Although the judgment is 28 pages long and runs to some 114 paragraphs the court’s ruling is neatly encapsulated at paragraph 108:
“The proper approach to a case where the central issue is medical treatment (serious or otherwise) following Ferreira is therefore as follows:
i) If the medical treatment proposed is not in dispute, then, regardless of whether it involves the withdrawal of treatment from a person who is minimally conscious or in a persistent vegetative state, it is a decision as to what treatment is in P's best interests and can be taken by the treating doctors who then have immunity pursuant to section 5 MCA.
ii) If there is a dispute in relation to medical treatment of an incapacitated person, and, specifically, where there is a doubt as to whether CANH should be withdrawn, then the matter should be referred to the court for a personal welfare determination under sections 15-17 MCA.
iii) Where, as a consequence of receiving life saving treatment, P is unable to leave hospital, that is not a deprivation of liberty which falls foul of Article 5(1). A standard authorisation is not therefore required and any application in relation to treatment will properly be made under s.16 MCA.

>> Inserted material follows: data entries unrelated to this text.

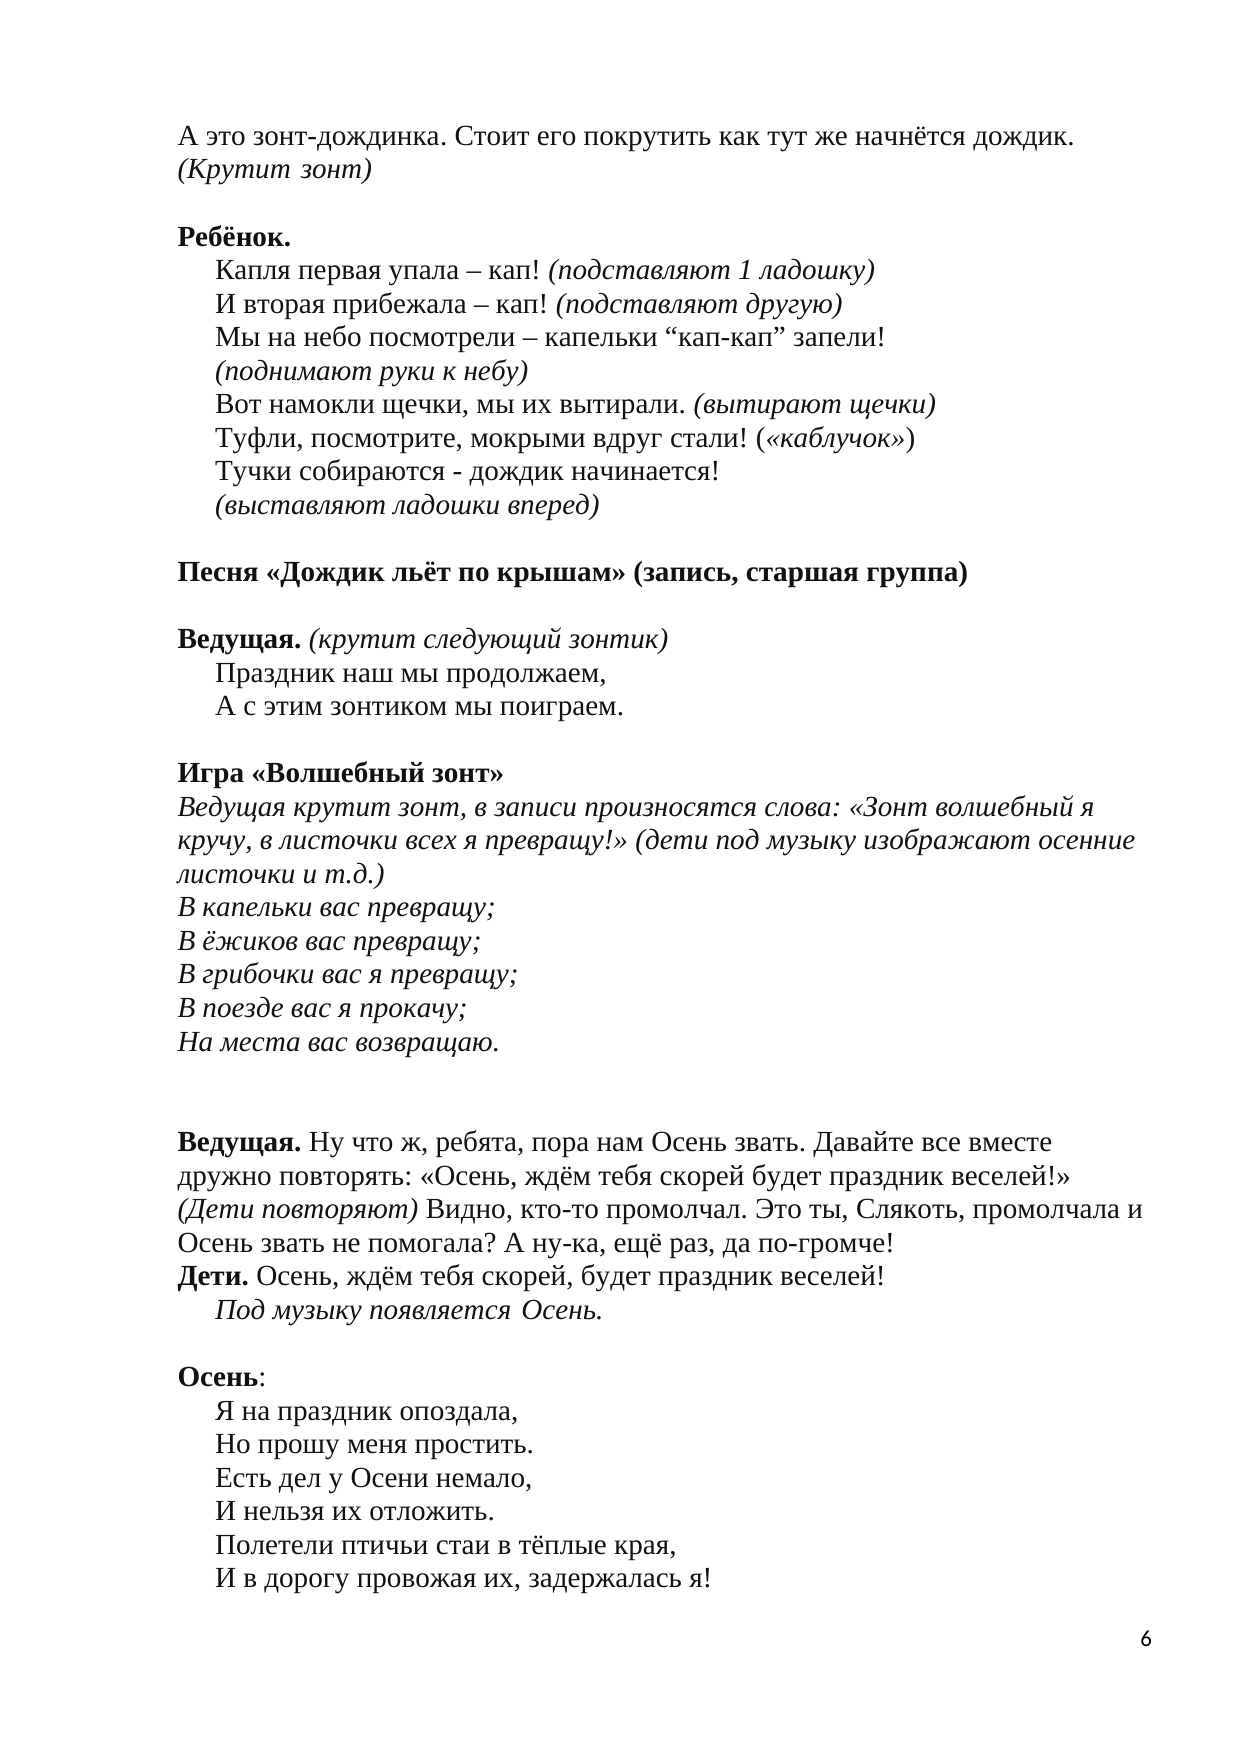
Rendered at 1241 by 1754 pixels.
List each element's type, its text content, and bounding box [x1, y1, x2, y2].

text Ведущая крутит зонт, в записи произносятся слова: «Зонт волшебный я кручу, в листочки всех я превращу!» (дети под музыку изображают осенние листочки и т.д.) [177, 789, 1152, 889]
text Тучки собираются - дождик начинается! [177, 453, 1152, 487]
text (Крутит зонт) [177, 152, 1152, 185]
text Дети. Осень, ждём тебя скорей, будет праздник веселей! [177, 1258, 1152, 1292]
text В ёжиков вас превращу; [177, 923, 1152, 957]
text Осень: [177, 1359, 1152, 1393]
text Но прошу меня простить. [177, 1426, 1152, 1460]
text Праздник наш мы продолжаем, [177, 655, 1152, 688]
text А с этим зонтиком мы поиграем. [177, 688, 1152, 722]
text Под музыку появляется Осень. [177, 1292, 1152, 1326]
text В грибочки вас я превращу; [177, 957, 1152, 990]
text Я на праздник опоздала, [177, 1393, 1152, 1426]
text Капля первая упала – кап! (подставляют 1 ладошку) [177, 252, 1152, 286]
text (поднимают руки к небу) [177, 353, 1152, 386]
text Песня «Дождик льёт по крышам» (запись, старшая группа) [177, 554, 1152, 588]
text Ребёнок. [177, 219, 1152, 252]
text И нельзя их отложить. [177, 1493, 1152, 1527]
text На места вас возвращаю. [177, 1024, 1152, 1057]
text Игра «Волшебный зонт» [177, 755, 1152, 789]
text И в дорогу провожая их, задержалась я! [177, 1560, 1152, 1594]
text Вот намокли щечки, мы их вытирали. (вытирают щечки) [177, 386, 1152, 420]
text Туфли, посмотрите, мокрыми вдруг стали! («каблучок») [177, 420, 1152, 453]
text Мы на небо посмотрели – капельки “кап-кап” запели! [177, 319, 1152, 353]
text Полетели птичьи стаи в тёплые края, [177, 1527, 1152, 1560]
text Есть дел у Осени немало, [177, 1460, 1152, 1493]
text В поезде вас я прокачу; [177, 990, 1152, 1024]
text В капельки вас превращу; [177, 889, 1152, 923]
text А это зонт-дождинка. Стоит его покрутить как тут же начнётся дождик. [177, 118, 1152, 152]
text Ведущая. Ну что ж, ребята, пора нам Осень звать. Давайте все вместе дружно повторять: «Осень, ждём тебя скорей будет праздник веселей!» (Дети повторяют) Видно, кто-то промолчал. Это ты, Слякоть, промолчала и Осень звать не помогала? А ну-ка, ещё раз, да по-громче! [177, 1124, 1152, 1258]
text (выставляют ладошки вперед) [177, 487, 1152, 521]
text Ведущая. (крутит следующий зонтик) [177, 621, 1152, 655]
text И вторая прибежала – кап! (подставляют другую) [177, 286, 1152, 319]
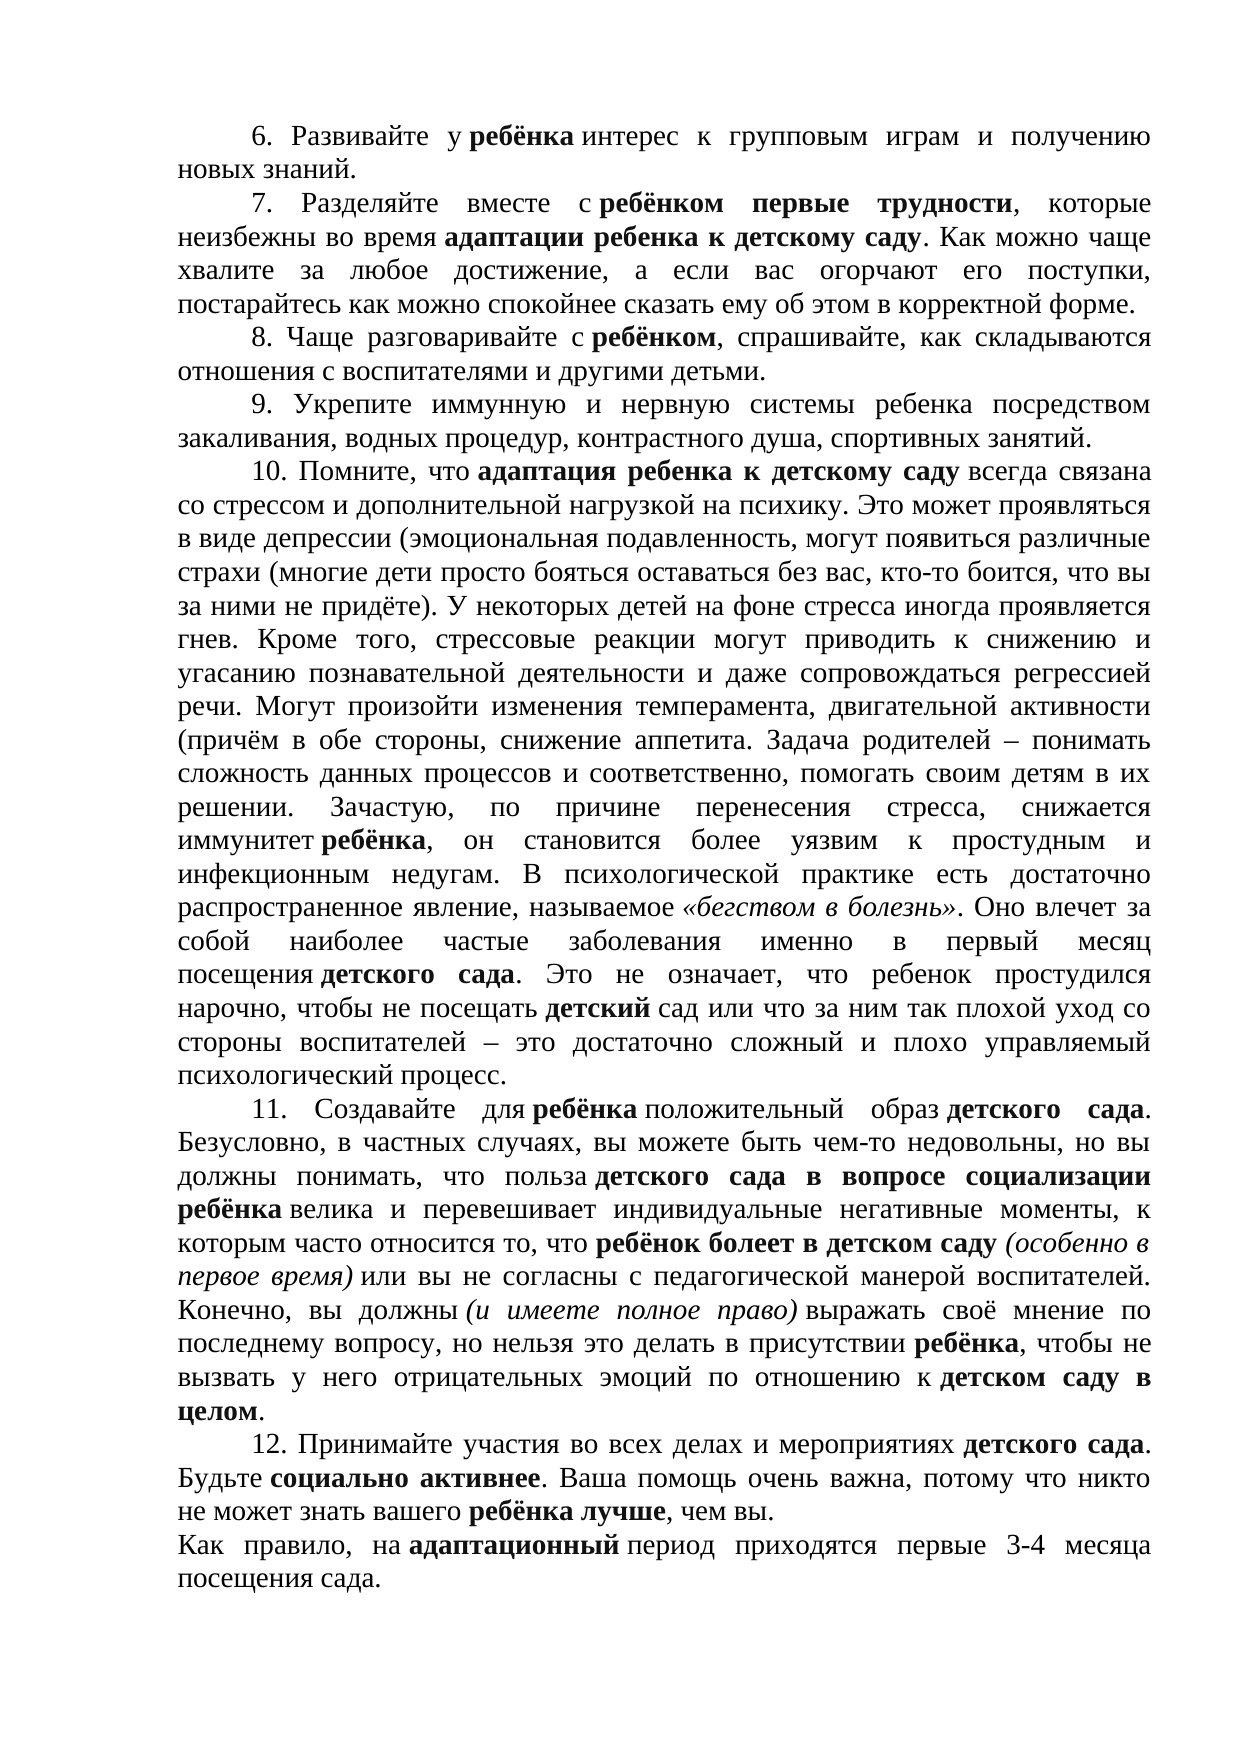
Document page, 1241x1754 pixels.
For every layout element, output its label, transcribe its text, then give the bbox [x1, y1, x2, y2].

text Как правило, на адаптационный период приходятся первые 3-4 месяца посещения сада. [177, 1527, 1152, 1594]
text 9. Укрепите иммунную и нервную системы ребенка посредством закаливания, водных процедур, контрастного душа, спортивных занятий. [177, 386, 1152, 453]
text 8. Чаще разговаривайте с ребёнком, спрашивайте, как складываются отношения с воспитателями и другими детьми. [177, 319, 1152, 386]
text 6. Развивайте у ребёнка интерес к групповым играм и получению новых знаний. [177, 118, 1152, 185]
text 12. Принимайте участия во всех делах и мероприятиях детского сада. Будьте социально активнее. Ваша помощь очень важна, потому что никто не может знать вашего ребёнка лучше, чем вы. [177, 1426, 1152, 1527]
text 11. Создавайте для ребёнка положительный образ детского сада. Безусловно, в частных случаях, вы можете быть чем-то недовольны, но вы должны понимать, что польза детского сада в вопросе социализации ребёнка велика и перевешивает индивидуальные негативные моменты, к которым часто относится то, что ребёнок болеет в детском саду (особенно в первое время) или вы не согласны с педагогической манерой воспитателей. Конечно, вы должны (и имеете полное право) выражать своё мнение по последнему вопросу, но нельзя это делать в присутствии ребёнка, чтобы не вызвать у него отрицательных эмоций по отношению к детском саду в целом. [177, 1091, 1152, 1426]
text 7. Разделяйте вместе с ребёнком первые трудности, которые неизбежны во время адаптации ребенка к детскому саду. Как можно чаще хвалите за любое достижение, а если вас огорчают его поступки, постарайтесь как можно спокойнее сказать ему об этом в корректной форме. [177, 185, 1152, 319]
text 10. Помните, что адаптация ребенка к детскому саду всегда связана со стрессом и дополнительной нагрузкой на психику. Это может проявляться в виде депрессии (эмоциональная подавленность, могут появиться различные страхи (многие дети просто бояться оставаться без вас, кто-то боится, что вы за ними не придёте). У некоторых детей на фоне стресса иногда проявляется гнев. Кроме того, стрессовые реакции могут приводить к снижению и угасанию познавательной деятельности и даже сопровождаться регрессией речи. Могут произойти изменения темперамента, двигательной активности (причём в обе стороны, снижение аппетита. Задача родителей – понимать сложность данных процессов и соответственно, помогать своим детям в их решении. Зачастую, по причине перенесения стресса, снижается иммунитет ребёнка, он становится более уязвим к простудным и инфекционным недугам. В психологической практике есть достаточно распространенное явление, называемое «бегством в болезнь». Оно влечет за собой наиболее частые заболевания именно в первый месяц посещения детского сада. Это не означает, что ребенок простудился нарочно, чтобы не посещать детский сад или что за ним так плохой уход со стороны воспитателей – это достаточно сложный и плохо управляемый психологический процесс. [177, 453, 1152, 1091]
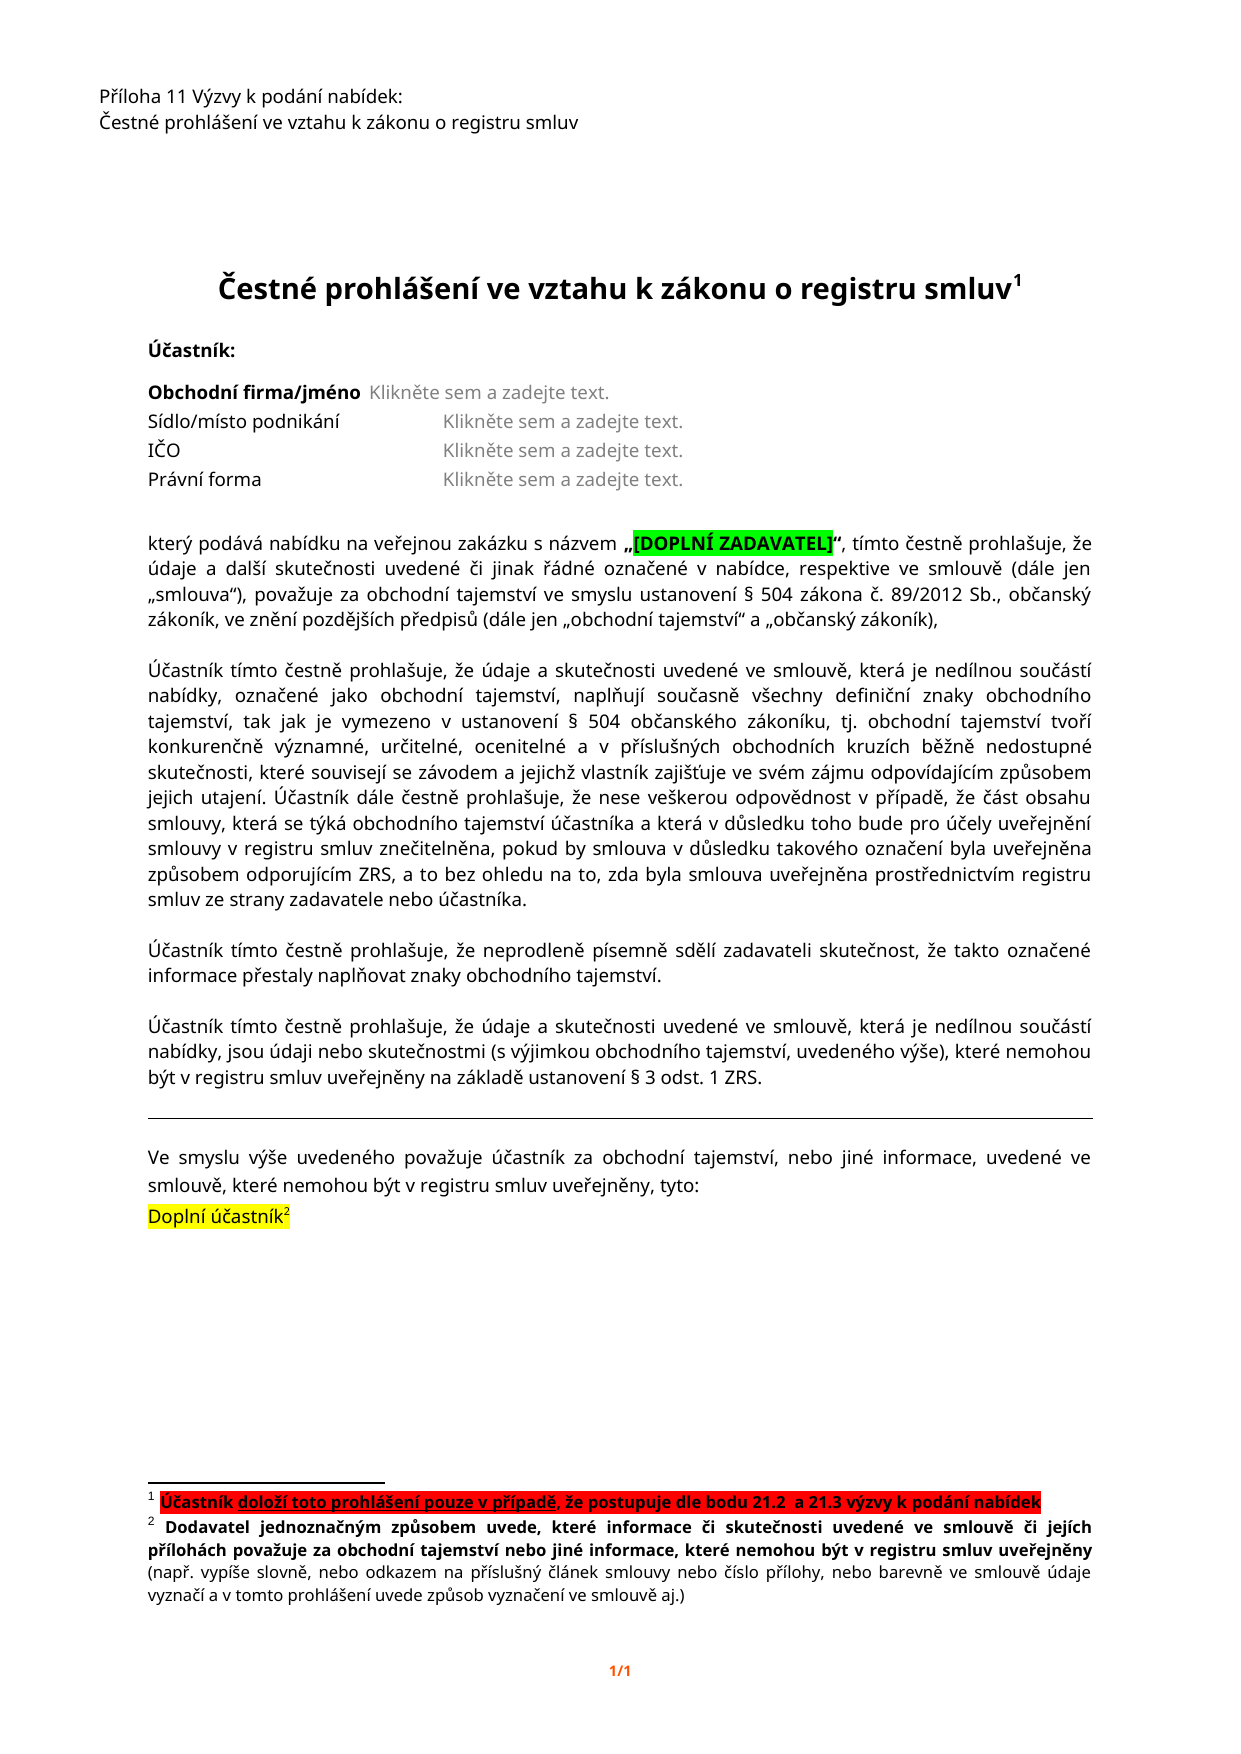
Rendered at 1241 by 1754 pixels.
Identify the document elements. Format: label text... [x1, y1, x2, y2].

text IČO [148, 434, 1093, 463]
text Doplní účastník [148, 1200, 1092, 1229]
text Účastník tímto čestně prohlašuje, že údaje a skutečnosti uvedené ve smlouvě, která je nedílnou součástí nabídky, jsou údaji nebo skutečnostmi (s výjimkou obchodního tajemství, uvedeného výše), které nemohou být v registru smluv uveřejněny na základě ustanovení § 3 odst. 1 ZRS. [148, 1013, 1093, 1090]
title Čestné prohlášení ve vztahu k zákonu o registru smluv [148, 268, 1093, 308]
text Účastník tímto čestně prohlašuje, že neprodleně písemně sdělí zadavateli skutečnost, že takto označené informace přestaly naplňovat znaky obchodního tajemství. [148, 937, 1093, 988]
text Právní forma [148, 463, 1093, 492]
text který podává nabídku na veřejnou zakázku s názvem „[DOPLNÍ ZADAVATEL]“, tímto čestně prohlašuje, že údaje a další skutečnosti uvedené či jinak řádné označené v nabídce, respektive ve smlouvě (dále jen „smlouva“), považuje za obchodní tajemství ve smyslu ustanovení § 504 zákona č. 89/2012 Sb., občanský zákoník, ve znění pozdějších předpisů (dále jen „obchodní tajemství“ a „občanský zákoník), [148, 530, 1093, 632]
text Sídlo/místo podnikání [148, 405, 1093, 434]
text Účastník: [148, 333, 1093, 364]
text Ve smyslu výše uvedeného považuje účastník za obchodní tajemství, nebo jiné informace, uvedené ve smlouvě, které nemohou být v registru smluv uveřejněny, tyto: [148, 1144, 1092, 1198]
text Účastník tímto čestně prohlašuje, že údaje a skutečnosti uvedené ve smlouvě, která je nedílnou součástí nabídky, označené jako obchodní tajemství, naplňují současně všechny definiční znaky obchodního tajemství, tak jak je vymezeno v ustanovení § 504 občanského zákoníku, tj. obchodní tajemství tvoří konkurenčně významné, určitelné, ocenitelné a v příslušných obchodních kruzích běžně nedostupné skutečnosti, které souvisejí se závodem a jejichž vlastník zajišťuje ve svém zájmu odpovídajícím způsobem jejich utajení. Účastník dále čestně prohlašuje, že nese veškerou odpovědnost v případě, že část obsahu smlouvy, která se týká obchodního tajemství účastníka a která v důsledku toho bude pro účely uveřejnění smlouvy v registru smluv znečitelněna, pokud by smlouva v důsledku takového označení byla uveřejněna způsobem odporujícím ZRS, a to bez ohledu na to, zda byla smlouva uveřejněna prostřednictvím registru smluv ze strany zadavatele nebo účastníka. [148, 657, 1093, 912]
text Obchodní firma/jméno [148, 376, 1093, 405]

iv) If, as a consequence of ensuring that P receives the treatment that is in his or her best interests, P will become subjected to a deprivation of liberty of a type that falls within Article 5(1), then there must be authorisation for that deprivation of liberty:
a) If already in hospital or in care. under Schedule A1 (or S4A(5)): or
b) Pursuant to a court order under section 4A(3) MCA.
v) The Sch. A1 decision will be made pursuant to para. 16 on the basis that the proposed deprivation of liberty is in P's best interests, necessary and proportionate; conditions of the type envisaged by the DOLS Code of Practice can be recommended if necessary.
vi) If there is a disagreement as to whether there should be a standard authorisation, or in relation to the conditions attached to such an authorisation, then the matter can be brought to by way of an application under s.21A to determine any question relating to the authorisation and to make any appropriate order varying or terminating the authorisation. Clinical issues in relation to treatment will remain in the hands of the treating physicians.”
In terms of Practice Direction 9E, the court said this did not set up any legal obligation for hospitals to apply to the court in all PVS and MCS cases. It was merely guidance and should not be interpreted as having introduced a requirement that all cases where a decision is to be made about the withdrawal of CANH must come before a court.
Doctors are now required to take into account both the MCA Code of Practice (paragraphs 5.29 – 5.36 in particular) and the CA’s judgment in Briggs when deciding to bring these types of cases to court.
Do get in touch if you would like to discuss the Briggs’ decision and its implications for current and future serious medical treatment cases. Given the enormity of the decision to be made, we would advise proceeding cautiously when weighing up whether your medical treatment case requires making an application to the Court of Protection.
Counsel at Serjeants' Inn chambers are aware of another case due to be heard on this point so we will keep readers posted when we hear more about this. In their recent blog they highlight that the whole purpose of bringing a case before the court is to protect P. They pose the question - where research has shown that there is a rate of misdiagnosis of PVS of over 40 per cent, can it ever be said by the treating team and the family that there is no doubt as to whether withdrawal of CANH is in P’s best interests?